CONSIGNE>
Transformez en tableau Markdown le passage des enregistrements ci-dessous qui va de la ligne contenant « 512x512 Blast, Bomb, Explosion, Fire Icon » jusqu'à celle contenant « 1600x1600 Explosion Icon », ces deux lignes comprises. Utilisez deux colonnes, « Numéro » pour le rang et « Ligne » pour le texte, et omettez les lignes vides.

Entrées du jeu de données:
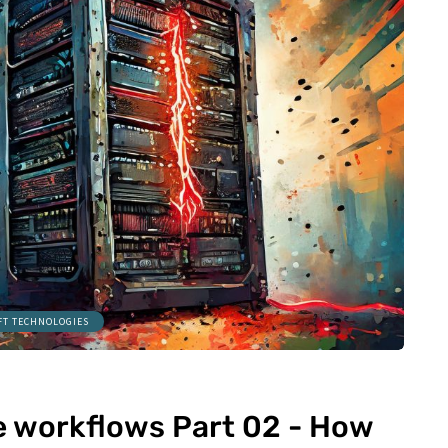
FT TECHNOLOGIES
le workflows Part 02 - How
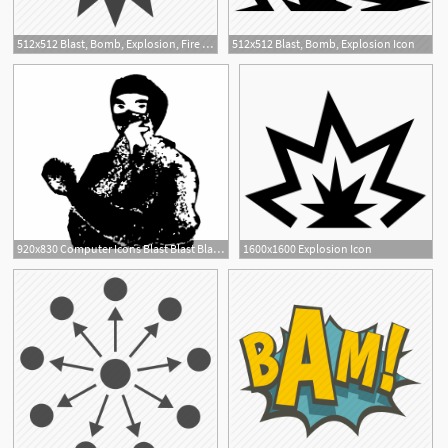
512x512 Blast, Bomb, Explosion, Fire Icon
512x512 Blast, Bomb, Explosion Icon
2
920x830 Computer Icons Blast Blast Blast My Explosion Icon
1600x1600 Explosion Icon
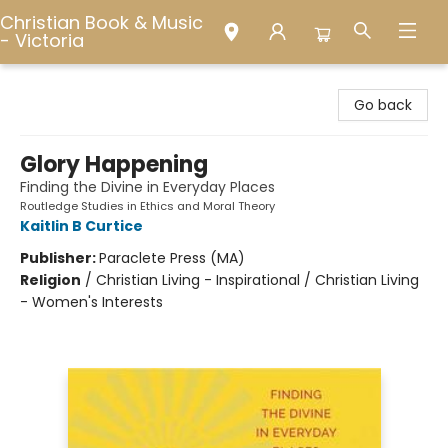
Christian Book & Music
- Victoria
Christian Book & Music - Victoria
Go back
Glory Happening
Finding the Divine in Everyday Places
Routledge Studies in Ethics and Moral Theory
Kaitlin B Curtice
Publisher:
Paraclete Press (MA)
Religion
/
Christian Living - Inspirational / Christian Living
- Women's Interests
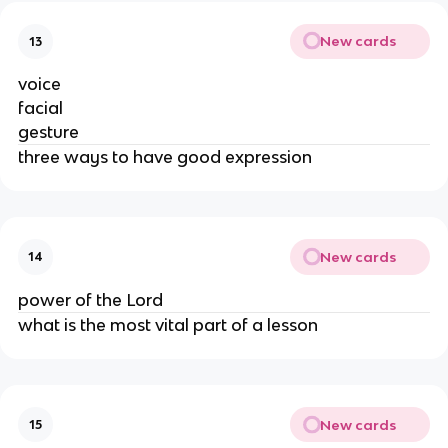
New cards
13
voice
facial
gesture
three ways to have good expression
New cards
14
power of the Lord
what is the most vital part of a lesson
New cards
15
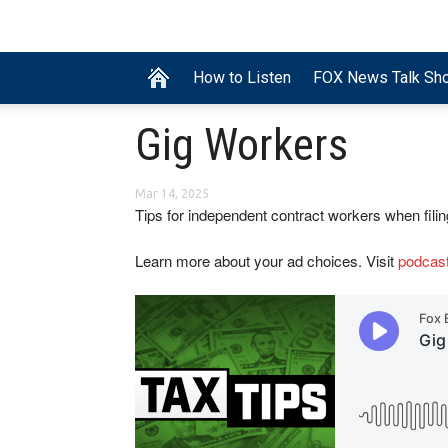
How to Listen
FOX News Talk Sh
Gig Workers
Mar 14, 2025
Tips for independent contract workers when filin
Learn more about your ad choices. Visit
podcas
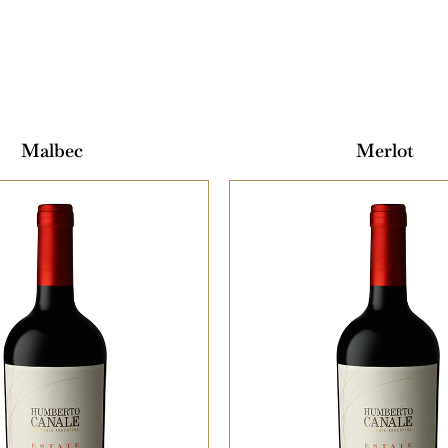
Malbec
Merlot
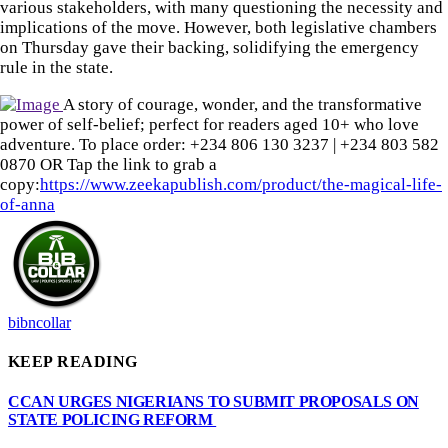
various stakeholders, with many questioning the necessity and
implications of the move. However, both legislative chambers
on Thursday gave their backing, solidifying the emergency
rule in the state.
A story of courage, wonder, and the transformative
power of self-belief; perfect for readers aged 10+ who love
adventure. To place order: ‪+234 806 130 3237‬ | ‪+234 803 582
0870‬ OR Tap the link to grab a
copy:
https://www.zeekapublish.com/product/the-magical-life-
of-anna
bibncollar
KEEP READING
CCAN URGES NIGERIANS TO SUBMIT PROPOSALS ON
STATE POLICING REFORM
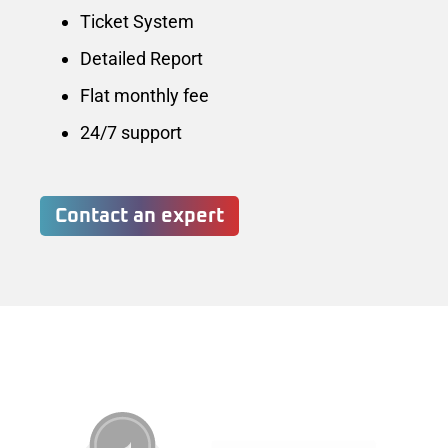
Ticket System
Detailed Report
Flat monthly fee
24/7 support
Contact an expert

ZONE DE RÉPONSE>
| Numéro | Ligne |
|---|---|
| 1 | 512x512 Blast, Bomb, Explosion, Fire Icon |
| 2 | 512x512 Blast, Bomb, Explosion Icon |
| 3 | 2 |
| 4 | 920x830 Computer Icons Blast Blast Blast My Explosion Icon |
| 5 | 1600x1600 Explosion Icon |